Beijing: China features prominently in the rhetoric of presumed Republican presidential candidate Donald Trump, who accuses the country of stealing American jobs and cheating at global trade. In China itself, though, he’s only now emerging as a public figure, despite notoriety elsewhere for his voluble utterances, high-profile businesses and reality TV show.
And although Chinese officials and state media have denounced Trump’s threats of economic retaliation, many Chinese observers see a silver lining in his focus on economic issues to the near-total exclusion of human rights and political freedoms.
That appears to make him an attractive alternative to his likely rival, Democrat Hillary Clinton, who is regarded as far more critical of China’s communist system.

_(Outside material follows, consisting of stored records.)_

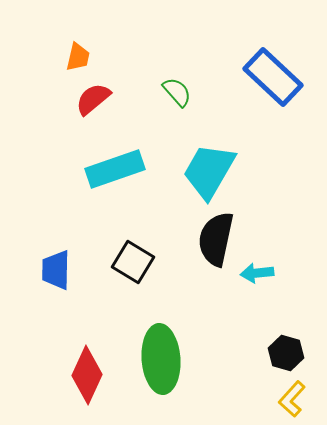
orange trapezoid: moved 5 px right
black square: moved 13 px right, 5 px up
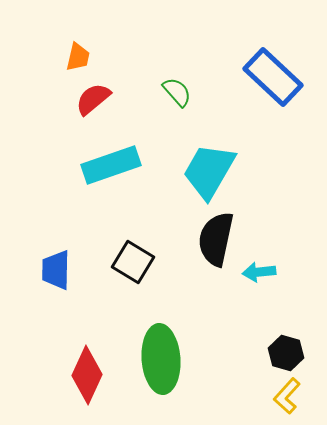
cyan rectangle: moved 4 px left, 4 px up
cyan arrow: moved 2 px right, 1 px up
yellow L-shape: moved 5 px left, 3 px up
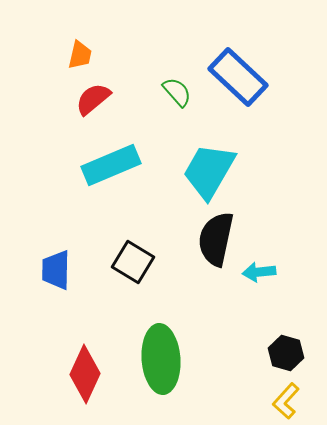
orange trapezoid: moved 2 px right, 2 px up
blue rectangle: moved 35 px left
cyan rectangle: rotated 4 degrees counterclockwise
red diamond: moved 2 px left, 1 px up
yellow L-shape: moved 1 px left, 5 px down
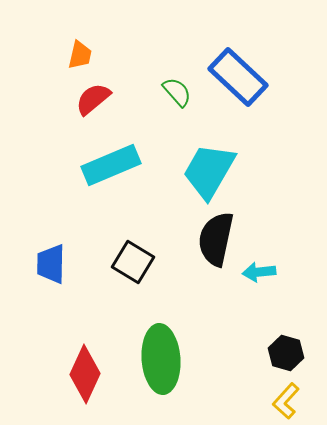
blue trapezoid: moved 5 px left, 6 px up
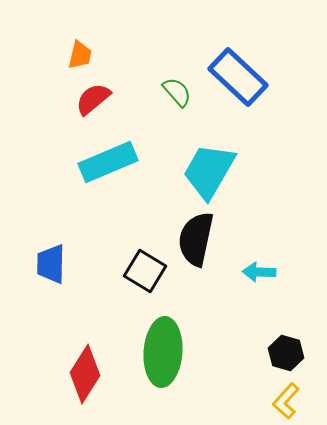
cyan rectangle: moved 3 px left, 3 px up
black semicircle: moved 20 px left
black square: moved 12 px right, 9 px down
cyan arrow: rotated 8 degrees clockwise
green ellipse: moved 2 px right, 7 px up; rotated 8 degrees clockwise
red diamond: rotated 8 degrees clockwise
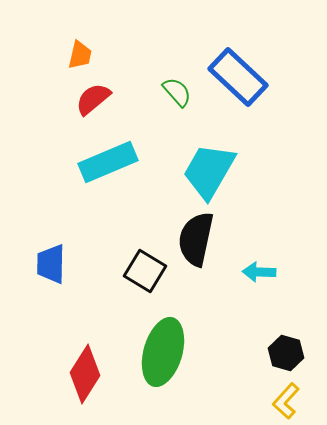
green ellipse: rotated 12 degrees clockwise
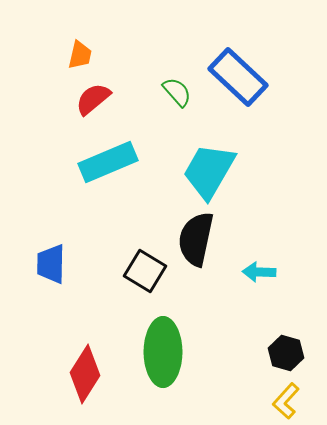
green ellipse: rotated 16 degrees counterclockwise
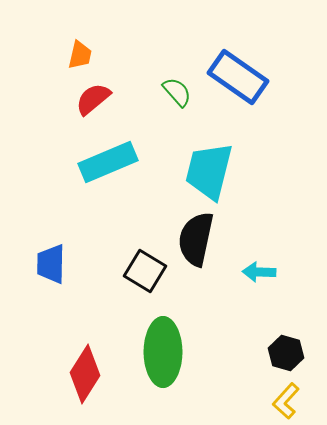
blue rectangle: rotated 8 degrees counterclockwise
cyan trapezoid: rotated 16 degrees counterclockwise
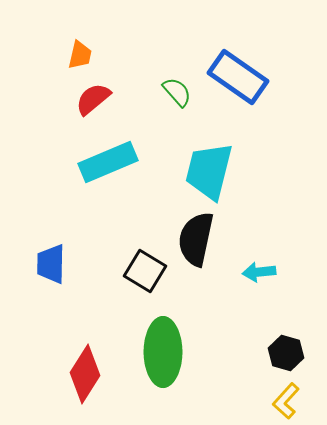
cyan arrow: rotated 8 degrees counterclockwise
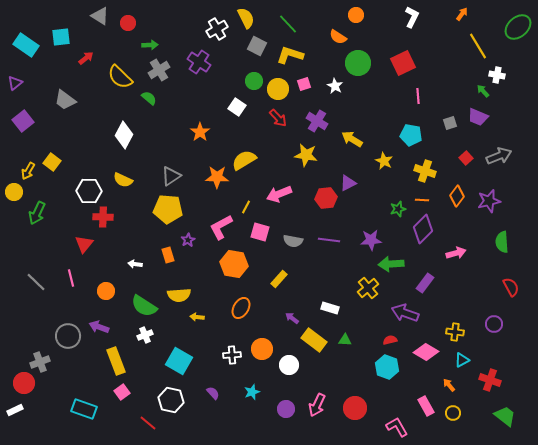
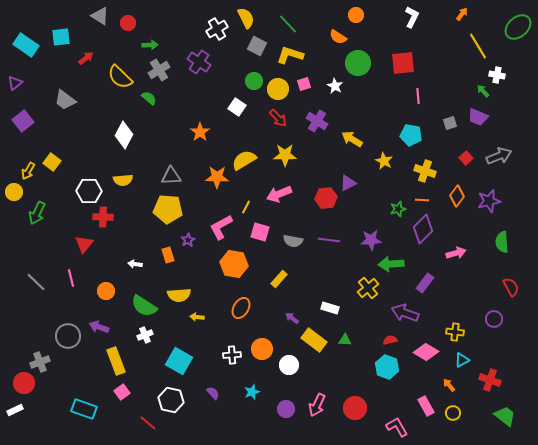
red square at (403, 63): rotated 20 degrees clockwise
yellow star at (306, 155): moved 21 px left; rotated 10 degrees counterclockwise
gray triangle at (171, 176): rotated 30 degrees clockwise
yellow semicircle at (123, 180): rotated 30 degrees counterclockwise
purple circle at (494, 324): moved 5 px up
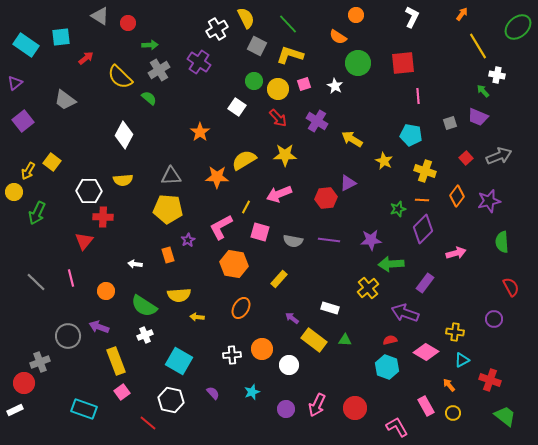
red triangle at (84, 244): moved 3 px up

Trump “could in fact be the best president for China,” Hong Kong Phoenix Television political commentator Wu Jun said during a recent on-air discussion. “That’s because the Republican Party is more practical and Trump is a businessman who puts his commercial interests above everything else,” Wu said.
Clinton, on the other hand, “might be the least friendly president toward China.” Despite his frequent evocations of China, it’s not clear how familiar Trump actually is with the country.
While he’s claimed to have made “billions of dollars dealing with China,” he has no known investments in the nation, and it isn’t clear what influential figures he knows in the Chinese political and business realms. Chinese are, however, customers for Trump’s hotel, golf course and real estate ventures, while Trump-branded clothing and accessories have been made in China.
Trump mentions the country so often that a popular YouTube compilation video exists in which he says the word China more than 200 times in just over 3 minutes. His various statements on China range from the blunt (“We can’t continue to allow China to rape our country”) to the anodyne (“I like China very much”). Still, Trump was largely unknown in China until his campaign for the Republican nomination began gathering momentum last year.
Though China’s government rarely comments on American political campaigns, Trump’s advocacy of a 45 per cent tariff on imports that would hit China hard has been lambasted by Finance Minister Lou Jiwei, who called Trump “one of those irrational types” and said enacting such a tariff would cost the US its global leadership. “Don’t even think of being the big boss anymore,” Lou said in April.
Trump’s comments might’ve sparked a stronger response if Chinese hadn’t already grown accustomed to American candidates making strong comments about their country during elections, only to moderate their positions once in office, said Nanjing University foreign relations expert Zhu Feng.
Many Chinese may also be relieved that Trump is focused so relentlessly on China’s role in the US economy, rather on the country’s authoritarian political system, human rights record or policies toward Tibet and the northwestern region of Xinjiang.